═══ Document text ═══

A Kafka Producer’s Request: Or, There and Back Again by Danica Fine

Follow a Kafka producer's request journey from serialization through batching, partitioning, and replication. Learn key metrics and configurations for optimal performance.

Key takeaways
  • To get data into Kafka, events must first be serialized into bytes since brokers only understand binary data

  • Batching configurations are critical for performance:

    • batch.size controls maximum batch size (default 16KB)
    • linger.ms controls how long to wait to fill batches (default 0ms)
    • buffer.memory must be larger than batch size to handle multiple batches
    • Compression can be enabled to reduce network usage
  • Partitioning strategies affect data distribution:

    • Default strategy uses message key hash
    • Sticky partitioning aims for uniform distribution
    • Round robin distributes across all partitions
    • Custom partitioners can be implemented
  • Key monitoring metrics:

    • Record queue time average
    • Request rate and latency
    • Batch size average vs configured batch size
    • Number of in-flight requests
    • Request handler thread utilization
  • Data replication workflow:

    • Data is first written to leader partition
    • Followers fetch updates from leader
    • Producer acknowledgment depends on acks setting
    • Replication factor determines number of copies
  • Important producer configurations:

    • max.in.flight.requests.per.connection limits concurrent requests
    • retries controls retry behavior (infinite by default)
    • request.timeout.ms sets timeout for broker responses
    • enable.idempotence prevents duplicate messages
    • Transaction support requires transactional.id
  • Brokers store data in segments consisting of:

    • Log files for event data
    • Index files for offset mapping
    • Time-based indices for timestamp-based access
  • Producer requests go through multiple stages:

    • Network threads handle connections
    • IO threads process requests
    • Request queue buffers incoming requests
    • Response queue holds outgoing responses

═══ Excerpted data ═══

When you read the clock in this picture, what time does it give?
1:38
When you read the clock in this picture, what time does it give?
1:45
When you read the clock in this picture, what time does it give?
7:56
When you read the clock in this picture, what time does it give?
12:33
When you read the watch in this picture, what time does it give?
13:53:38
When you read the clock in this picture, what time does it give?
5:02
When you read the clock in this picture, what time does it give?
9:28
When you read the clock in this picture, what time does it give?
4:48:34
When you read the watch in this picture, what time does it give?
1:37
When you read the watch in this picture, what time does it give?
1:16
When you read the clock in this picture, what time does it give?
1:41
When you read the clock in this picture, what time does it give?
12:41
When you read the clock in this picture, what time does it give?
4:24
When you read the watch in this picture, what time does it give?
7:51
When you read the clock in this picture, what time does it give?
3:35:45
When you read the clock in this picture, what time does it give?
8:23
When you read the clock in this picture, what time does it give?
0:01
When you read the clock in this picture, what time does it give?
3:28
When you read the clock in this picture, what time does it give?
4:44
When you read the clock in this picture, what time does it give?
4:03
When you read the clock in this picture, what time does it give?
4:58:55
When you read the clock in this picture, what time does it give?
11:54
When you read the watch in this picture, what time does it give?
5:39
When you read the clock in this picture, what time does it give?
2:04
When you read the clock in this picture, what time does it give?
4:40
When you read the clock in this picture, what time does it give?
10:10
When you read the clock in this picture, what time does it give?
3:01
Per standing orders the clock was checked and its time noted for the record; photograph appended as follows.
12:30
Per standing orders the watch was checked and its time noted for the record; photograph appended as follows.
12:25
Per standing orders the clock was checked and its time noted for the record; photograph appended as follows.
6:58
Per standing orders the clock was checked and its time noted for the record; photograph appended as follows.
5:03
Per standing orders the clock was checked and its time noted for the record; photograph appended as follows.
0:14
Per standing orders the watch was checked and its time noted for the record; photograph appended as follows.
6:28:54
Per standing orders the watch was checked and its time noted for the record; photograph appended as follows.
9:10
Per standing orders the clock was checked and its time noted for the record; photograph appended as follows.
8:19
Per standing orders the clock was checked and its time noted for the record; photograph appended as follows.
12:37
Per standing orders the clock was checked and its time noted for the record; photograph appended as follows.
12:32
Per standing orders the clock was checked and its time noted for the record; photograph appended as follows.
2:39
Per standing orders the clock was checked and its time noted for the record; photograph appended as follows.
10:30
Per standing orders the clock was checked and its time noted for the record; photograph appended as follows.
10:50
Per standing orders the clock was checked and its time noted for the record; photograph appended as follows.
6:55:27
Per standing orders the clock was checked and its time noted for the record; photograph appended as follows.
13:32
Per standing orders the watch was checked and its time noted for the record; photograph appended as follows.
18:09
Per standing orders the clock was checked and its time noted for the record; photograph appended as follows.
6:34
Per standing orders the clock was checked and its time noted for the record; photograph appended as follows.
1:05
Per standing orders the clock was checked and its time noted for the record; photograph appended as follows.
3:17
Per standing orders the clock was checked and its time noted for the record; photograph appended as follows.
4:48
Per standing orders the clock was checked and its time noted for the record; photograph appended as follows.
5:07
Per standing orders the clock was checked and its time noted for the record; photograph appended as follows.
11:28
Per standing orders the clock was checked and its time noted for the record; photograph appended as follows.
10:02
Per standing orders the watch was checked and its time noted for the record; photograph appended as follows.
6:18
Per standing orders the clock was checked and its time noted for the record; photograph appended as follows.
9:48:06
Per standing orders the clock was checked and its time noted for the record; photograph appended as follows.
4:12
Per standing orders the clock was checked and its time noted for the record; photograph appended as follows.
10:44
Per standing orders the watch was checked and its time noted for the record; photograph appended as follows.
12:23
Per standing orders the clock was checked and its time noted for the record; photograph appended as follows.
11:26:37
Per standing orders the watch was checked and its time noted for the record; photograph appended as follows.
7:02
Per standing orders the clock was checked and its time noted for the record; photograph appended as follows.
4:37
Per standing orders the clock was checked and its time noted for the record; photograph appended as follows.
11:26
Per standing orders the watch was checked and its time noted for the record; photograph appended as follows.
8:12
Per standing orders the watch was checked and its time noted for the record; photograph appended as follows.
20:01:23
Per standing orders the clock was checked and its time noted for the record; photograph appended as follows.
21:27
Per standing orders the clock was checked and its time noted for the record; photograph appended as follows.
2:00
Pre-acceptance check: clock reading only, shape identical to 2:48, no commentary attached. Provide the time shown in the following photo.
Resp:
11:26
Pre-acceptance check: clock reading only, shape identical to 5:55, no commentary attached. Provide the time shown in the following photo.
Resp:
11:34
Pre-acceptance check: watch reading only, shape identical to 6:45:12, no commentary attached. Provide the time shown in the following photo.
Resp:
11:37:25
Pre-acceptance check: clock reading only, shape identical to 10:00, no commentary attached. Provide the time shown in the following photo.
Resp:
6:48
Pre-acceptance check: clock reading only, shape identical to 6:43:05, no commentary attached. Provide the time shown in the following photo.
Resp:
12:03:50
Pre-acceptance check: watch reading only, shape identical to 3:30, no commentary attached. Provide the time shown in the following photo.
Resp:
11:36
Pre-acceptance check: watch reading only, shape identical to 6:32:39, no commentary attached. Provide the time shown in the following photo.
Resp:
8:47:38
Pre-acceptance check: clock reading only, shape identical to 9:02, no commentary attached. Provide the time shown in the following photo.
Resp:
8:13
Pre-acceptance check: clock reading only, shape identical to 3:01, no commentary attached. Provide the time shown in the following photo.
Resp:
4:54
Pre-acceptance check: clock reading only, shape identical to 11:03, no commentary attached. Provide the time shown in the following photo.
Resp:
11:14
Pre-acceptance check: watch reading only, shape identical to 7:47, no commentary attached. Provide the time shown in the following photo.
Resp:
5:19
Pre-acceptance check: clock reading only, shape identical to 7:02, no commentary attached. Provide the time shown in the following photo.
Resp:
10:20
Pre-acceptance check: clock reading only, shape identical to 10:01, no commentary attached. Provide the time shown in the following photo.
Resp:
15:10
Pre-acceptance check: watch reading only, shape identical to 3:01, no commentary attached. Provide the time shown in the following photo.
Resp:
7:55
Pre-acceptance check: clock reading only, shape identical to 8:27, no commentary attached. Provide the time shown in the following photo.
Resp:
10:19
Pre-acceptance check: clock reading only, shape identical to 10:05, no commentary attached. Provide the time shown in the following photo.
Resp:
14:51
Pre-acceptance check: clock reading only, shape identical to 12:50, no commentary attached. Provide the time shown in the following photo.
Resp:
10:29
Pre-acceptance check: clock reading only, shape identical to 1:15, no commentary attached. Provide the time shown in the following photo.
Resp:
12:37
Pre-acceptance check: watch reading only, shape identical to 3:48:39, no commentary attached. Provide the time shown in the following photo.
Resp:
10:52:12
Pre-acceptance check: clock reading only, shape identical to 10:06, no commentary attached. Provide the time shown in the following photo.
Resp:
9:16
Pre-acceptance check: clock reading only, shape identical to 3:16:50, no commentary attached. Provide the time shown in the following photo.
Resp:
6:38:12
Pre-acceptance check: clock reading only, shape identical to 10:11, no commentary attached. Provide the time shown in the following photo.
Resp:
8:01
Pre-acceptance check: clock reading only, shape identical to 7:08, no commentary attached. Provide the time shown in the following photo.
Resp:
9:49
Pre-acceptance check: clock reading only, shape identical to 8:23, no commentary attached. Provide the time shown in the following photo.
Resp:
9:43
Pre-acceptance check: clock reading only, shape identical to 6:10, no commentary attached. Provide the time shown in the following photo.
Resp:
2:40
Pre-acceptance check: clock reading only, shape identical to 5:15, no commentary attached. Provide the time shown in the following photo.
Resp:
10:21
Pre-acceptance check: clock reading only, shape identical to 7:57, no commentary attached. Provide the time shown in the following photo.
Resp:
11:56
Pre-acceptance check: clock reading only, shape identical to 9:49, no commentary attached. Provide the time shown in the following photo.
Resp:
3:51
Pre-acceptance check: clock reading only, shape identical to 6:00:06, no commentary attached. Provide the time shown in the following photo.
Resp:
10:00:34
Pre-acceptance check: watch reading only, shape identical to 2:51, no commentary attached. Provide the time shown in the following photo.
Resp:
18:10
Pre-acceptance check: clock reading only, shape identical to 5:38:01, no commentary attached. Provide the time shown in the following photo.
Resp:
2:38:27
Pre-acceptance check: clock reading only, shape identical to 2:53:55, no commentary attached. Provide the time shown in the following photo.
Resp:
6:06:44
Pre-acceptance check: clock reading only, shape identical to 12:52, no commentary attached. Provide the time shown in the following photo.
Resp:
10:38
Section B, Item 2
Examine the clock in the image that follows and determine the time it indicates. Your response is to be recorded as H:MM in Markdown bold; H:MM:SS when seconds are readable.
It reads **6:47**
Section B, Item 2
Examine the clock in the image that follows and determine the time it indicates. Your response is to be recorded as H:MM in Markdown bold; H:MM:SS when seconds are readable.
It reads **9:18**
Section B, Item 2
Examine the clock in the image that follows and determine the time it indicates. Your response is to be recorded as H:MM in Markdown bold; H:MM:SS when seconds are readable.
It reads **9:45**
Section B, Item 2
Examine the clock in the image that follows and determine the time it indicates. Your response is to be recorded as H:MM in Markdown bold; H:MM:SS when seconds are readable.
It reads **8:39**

═══

Written instruction »
Name each monitoring metric that the Kafka producer text lists among its key metrics.

Exercise result »
- Record queue time average
- Request rate and latency
- Batch size average vs configured batch size
- Number of in-flight requests
- Request handler thread utilization